Gtr/Voc - Mark Knopfler
Gtr/Tec/Bvoc - David Knopfler
Bx/Bvoc - John Illsley
Btr/Bvoc - Pick Witherns


Pronto! Depois desse disco a banda deslanchou, O Sr. Knopfler já estava no panteão dos grandes, era o "errado" que deu certo. "Errado" com um fraseado e timbre ao avesso do que se fazia na época. Django havia renascido, Caipira, mas renascido.



Parceria com Dylan...

Todo mundo, ou boa parte, sabem que uma das principais influências do Sr. Knopfler sempre foi Bob Dylan. Pois então, o homem em questão convidou Mark e Pick para tocarem no seu disco novo, o gospel 'Slow Train Comming'. Para Knopfler, foi um prato cheio, pois ainda não havia saído de sua zona de conforto e ainda estava com seu baterista favorito para as sessões com o Sr. Dylan.
Nesse disco aparece mais uma faceta de Mark Knopfler, a influência quase desconhecida de Albert King.

Como é?

Isso mesmo, vai dizer que você que toca guitarra nunca pegou alguma coisa de um guitarrista sem muito a ver com você? Esse foi o caso, sempre que MK era convidado a tocar com alguém, ele sempre vinha com algo à la Albert King. Talvez por já saber que seu estilo não iria encaixar 100% com outro artista.

Bom, aí vai um pouco de Mark 'King' Knopfler
(infelizmente, não consegui anexar o vídeo aqui)

Notem o timbre típico dos Straits porém com bends longos e muito sustain. Assim como na parceria com Buddy Guy em 'Where Is the Next One Comming From' do disco 'Damn, Right, I Got The Blues'





2º Disco e a 'mesmice'


Em 1979 veio o 2º disco da banda. O álbum intitulado 'Communiqué' soa como uma continuação do disco anterior, Pra quem gostou do 'boom' do primeiro disco, essa sequencia tem basicamente a mesma linguagem, porém sem a atmosfera despojada do 1º disco, um disco gravado com cuidado, mais técnico e limpo. 

[Communiqué] 
Esse disco foi bastante subestimado, talvez pelas canções as vezes sonolentas, outrora por ser uma espécie de repetição do disco anterior.
O álbum mostra também um certo cansaço, mesmo com as ótimas 'Once Upon A Time In The West',
'Single Handed Saylor' e 'Lady Writer'.

No set de instrumentos, outras guitarras começaram a fazer parte do arsenal, como mais algumas Telecasters e uma Burns Baldwin 12 cordas.

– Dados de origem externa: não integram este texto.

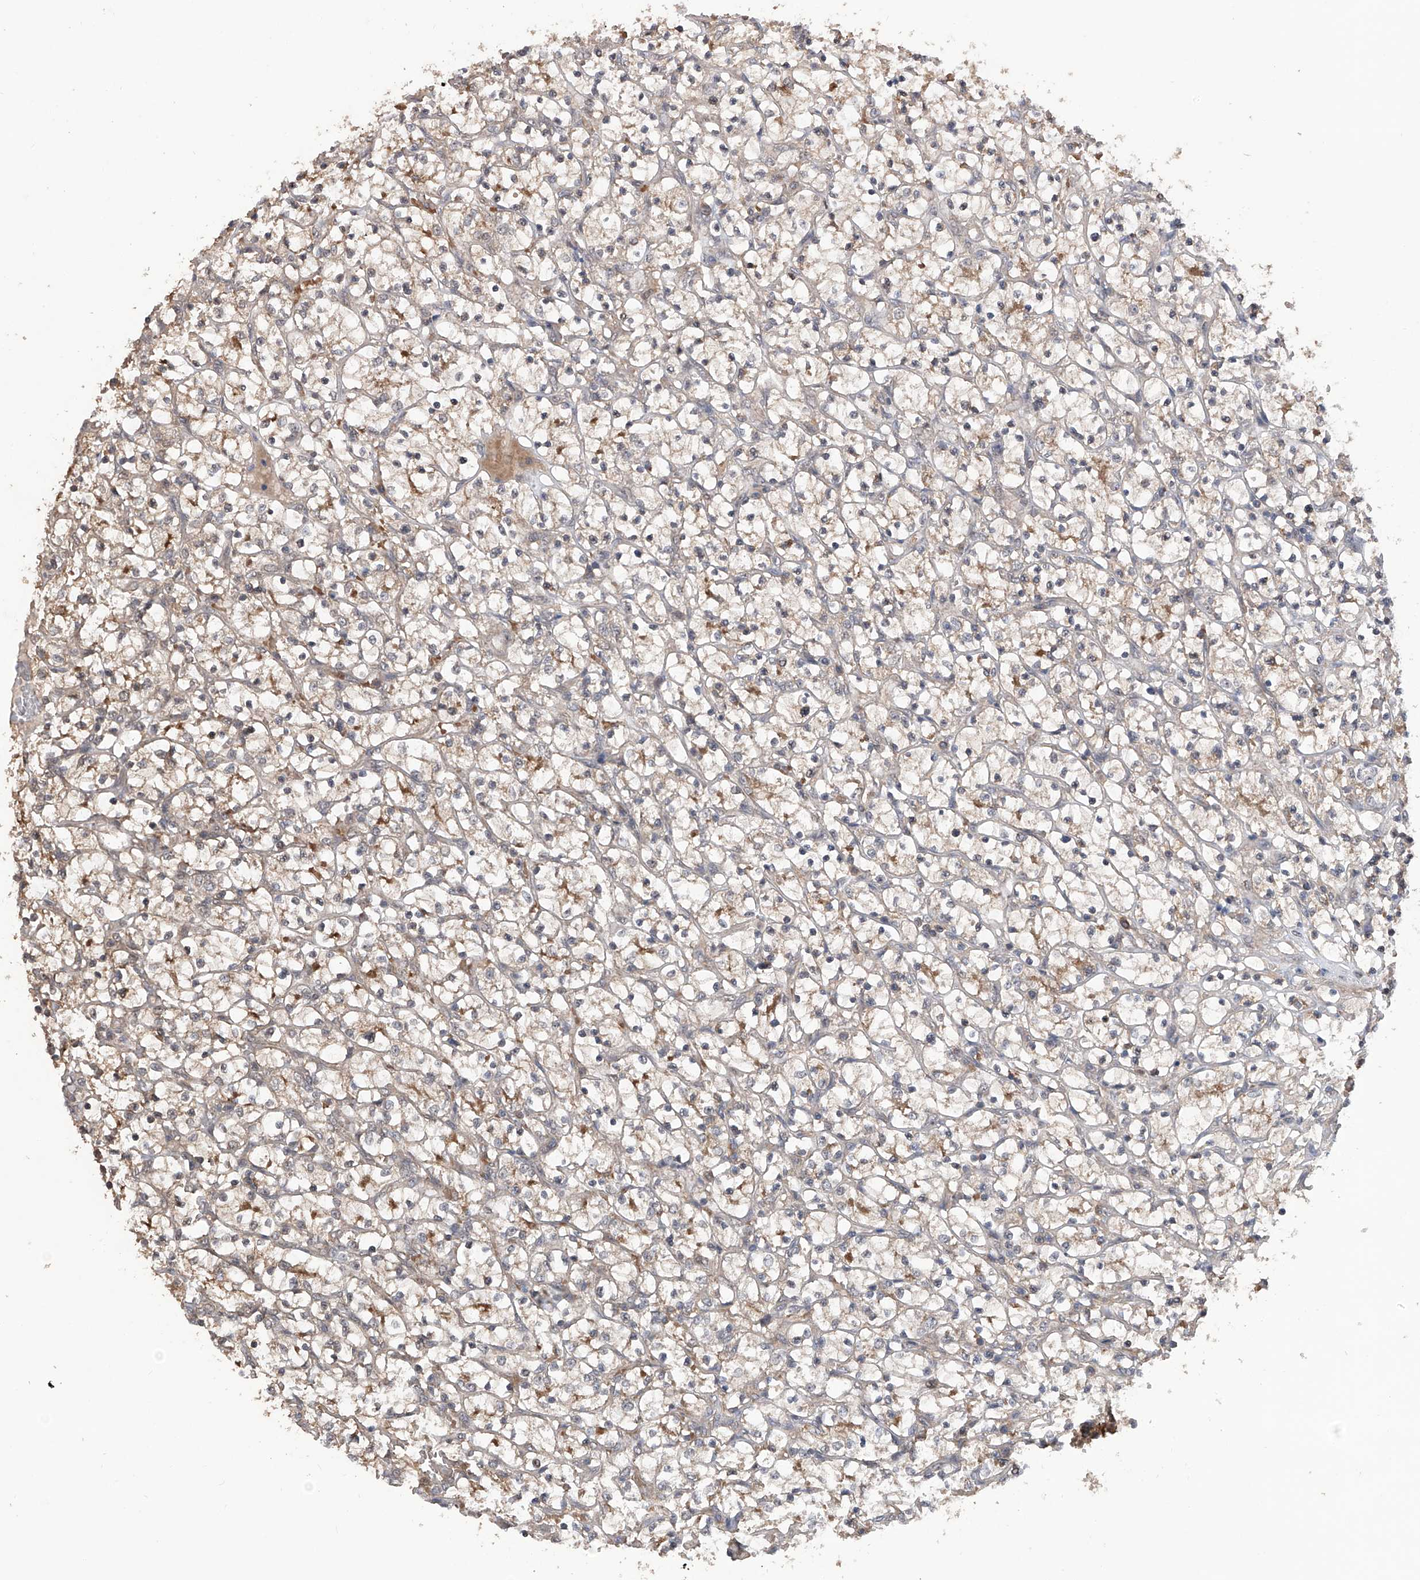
{"staining": {"intensity": "weak", "quantity": "25%-75%", "location": "cytoplasmic/membranous"}, "tissue": "renal cancer", "cell_type": "Tumor cells", "image_type": "cancer", "snomed": [{"axis": "morphology", "description": "Adenocarcinoma, NOS"}, {"axis": "topography", "description": "Kidney"}], "caption": "Immunohistochemistry staining of renal cancer (adenocarcinoma), which displays low levels of weak cytoplasmic/membranous positivity in about 25%-75% of tumor cells indicating weak cytoplasmic/membranous protein staining. The staining was performed using DAB (3,3'-diaminobenzidine) (brown) for protein detection and nuclei were counterstained in hematoxylin (blue).", "gene": "LYSMD4", "patient": {"sex": "female", "age": 69}}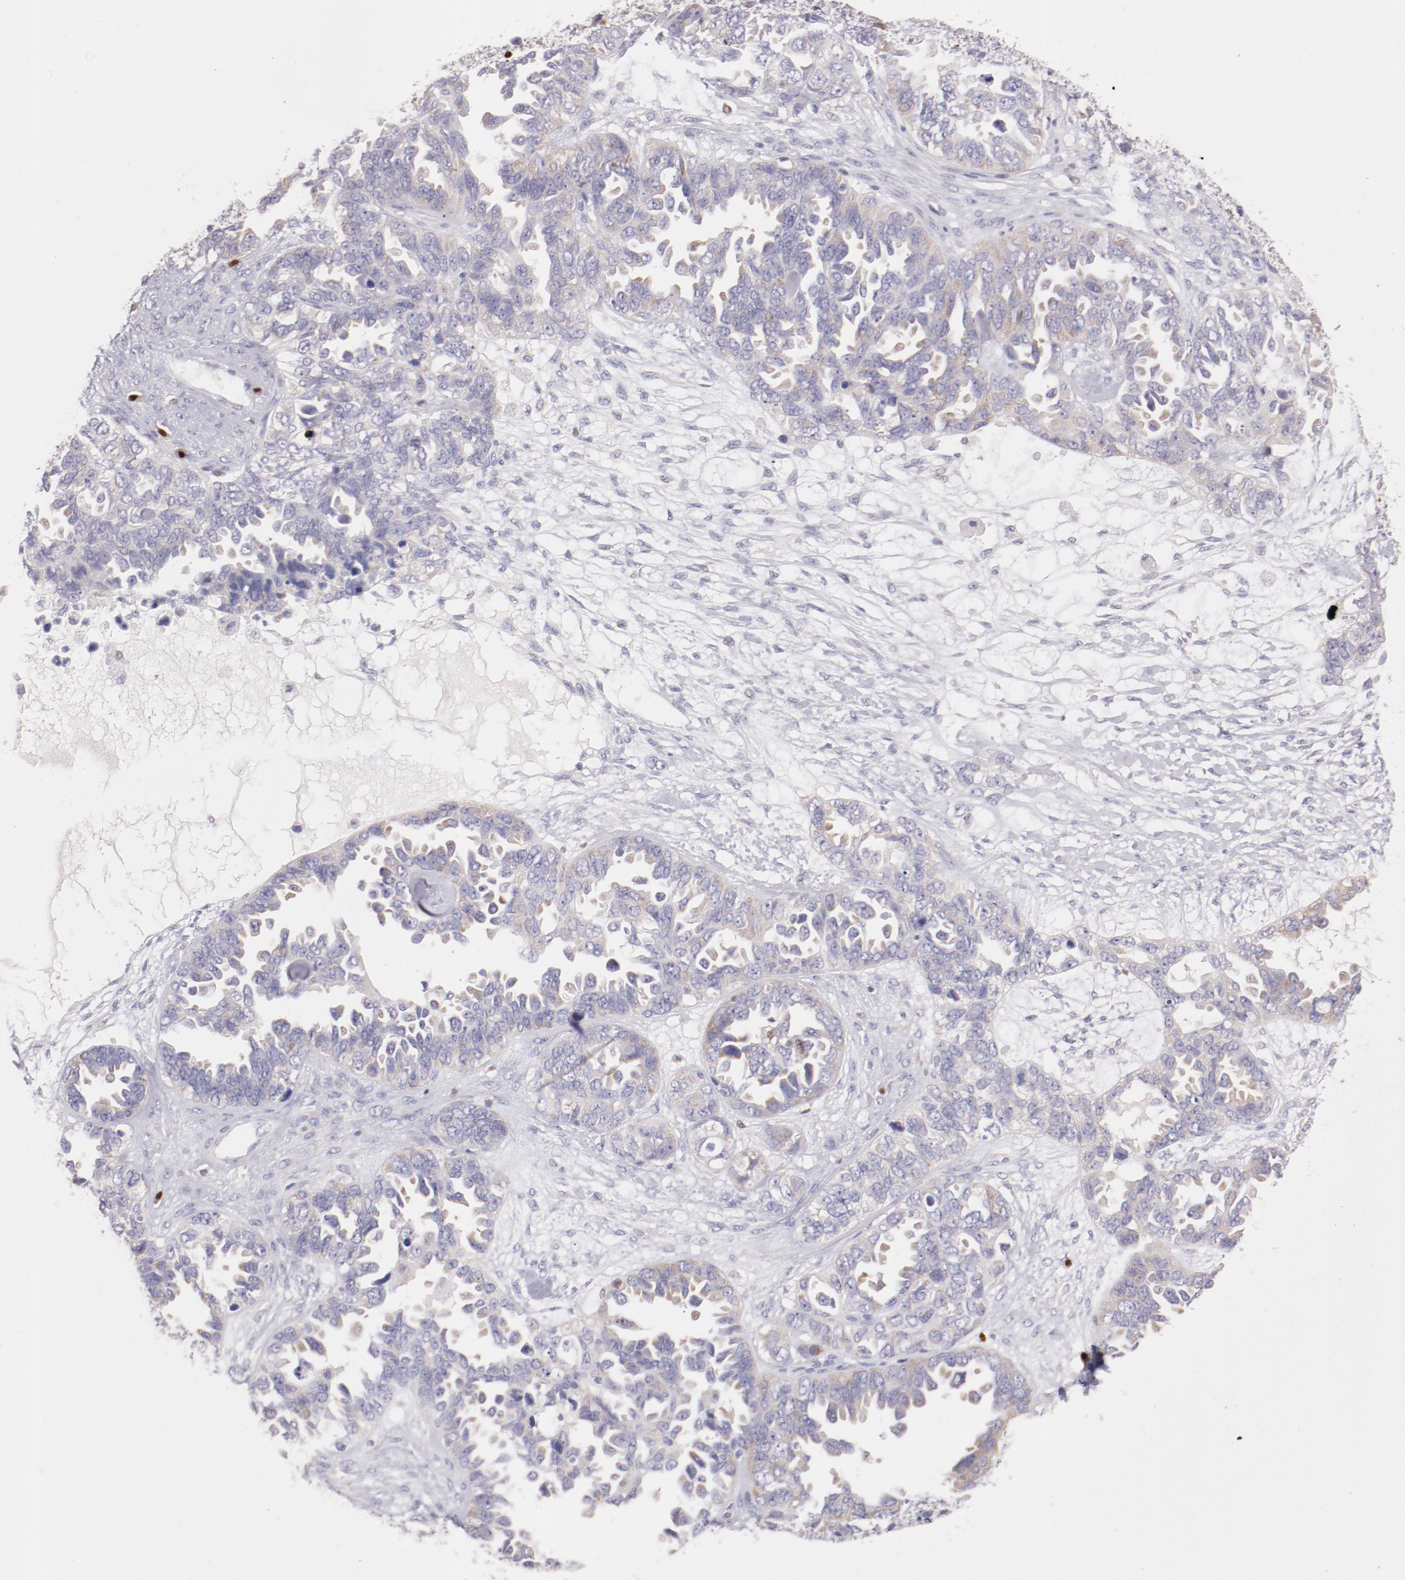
{"staining": {"intensity": "negative", "quantity": "none", "location": "none"}, "tissue": "ovarian cancer", "cell_type": "Tumor cells", "image_type": "cancer", "snomed": [{"axis": "morphology", "description": "Cystadenocarcinoma, serous, NOS"}, {"axis": "topography", "description": "Ovary"}], "caption": "Tumor cells show no significant protein positivity in serous cystadenocarcinoma (ovarian).", "gene": "IRF8", "patient": {"sex": "female", "age": 82}}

Porém a banda (diga-se Mark Knopfler) estava numa posição inquietante e iminente para uma mudança de direção. Essas mudançar iriam refletir no seu estilo de tocar. A partir dessa turnê, a mudança das composições e consequentemente a maneira de tocar do Sr. Knopfler começa a mudar drasticamente. 
Novos timbres e frases, novas guitarras e a adição de alguma complexidade ao seu som.


[Communiqué - 2º álbum]















SETLIST:
1- Once Upon A Time In The West
2- News
3- Where Do You Think You're Going
4- Communiqué
5- Lady Writer
6- Angel of Mercy
7- Potobello belle
8- Single Handed Saylor
9- Follow Me Home

Gtr/Voc - Mark Knopfler
Gtr/Bvoc - David Knopfler
Bx/Bvoc - John Illsley
Btr/Bvoc - Pick Witherns



Eu e meus devaneios... Guitarras, ora bolas!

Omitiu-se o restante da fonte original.